Uninteresting Bandungan is the base for an early-morning trip to the Hindu temples of Gedong Songo, which also provides a spectacular view of multiple volcanoes.
Bandungan is a hill station away from the oppressive heat of the Central Javanese north coast. Guide books call it one of the prettiest hill-top retreats in Java, but that description was lost on us. The not-particularly-attractive centre is really small, an outdoor market on three corners, no more, and the rest of the town characterized itself through a multitude of seedy hotels and karaoke bars stretched out across rolling low hills; you need some form of transport, walking is not an option.

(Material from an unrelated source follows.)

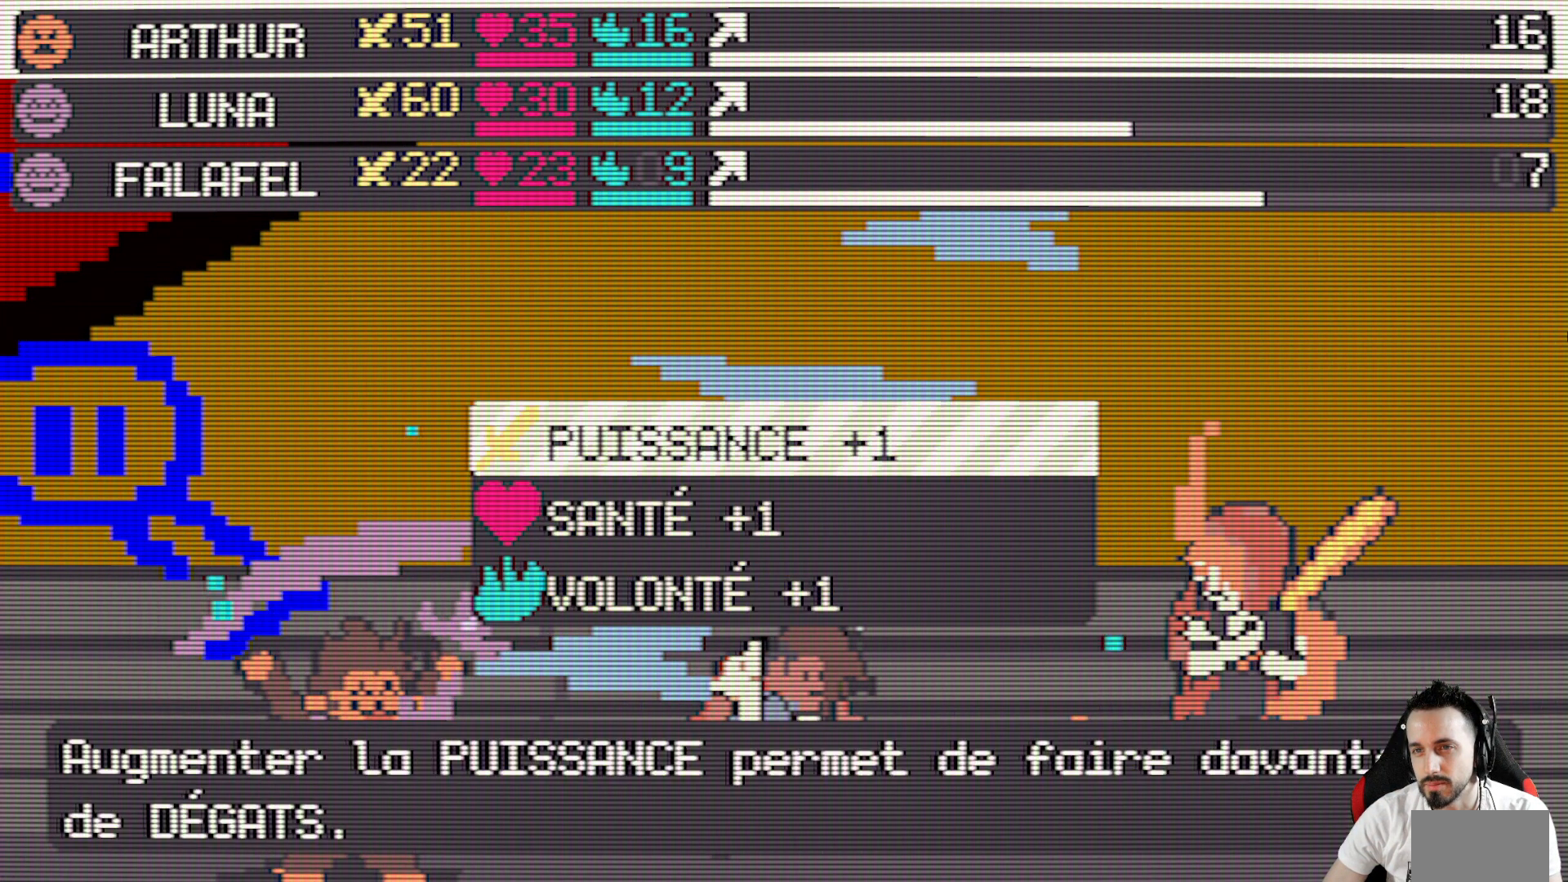
{"keys": [], "events": [[117, "space", "down"], [267, "space", "up"]]}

The only reason to come to Bandungan – except for the nearby railway museum in Ambarawa – is to visit the temple complex Gedung Songo on the lower slopes of the Gunung Ungaran – the Ungaran volcano. Gedung Songo means ‘nine buildings’, referring to the nine 8th Century Hindu temples that have been constructed here. In fact, originally there were many more than nine, but nine is an auspicious number, which is a perfectly good reason to ignore the real number. In any case, only five temples remain, having been heavily restored in the 1980’s, and all are pretty small, and pretty simple. Add to this that the place has been heavily developed Indonesian-tourism style, and Gedung Songo becomes even less attractive.
Unless you arrive real early, like even before the ticket boot has opened and souvenir sellers and tourist touts are in place. The site is open, so you can just wander uphill on your own, along the well-signposted paths, which lead along the temples and the hot spring – also closed, early morning – and will ultimately reward you with the real reason to come to Gedung Songo: the absolutely spectacular view of multiple volcanoes, best visible in the early morning, when the clouds have not yet come rolling in. From several spots on the slope you can get a clear sight of Gunung Sindoro and Gunung Sumbing to the west and south west, Gunung Merbabu right in front, and Gunung Merapi, the one next to Yogyakarta, a little further behind. I even claim to have seen Gunung Lawu, some 70 km away to the east. All perfectly conical-shaped. Brilliant!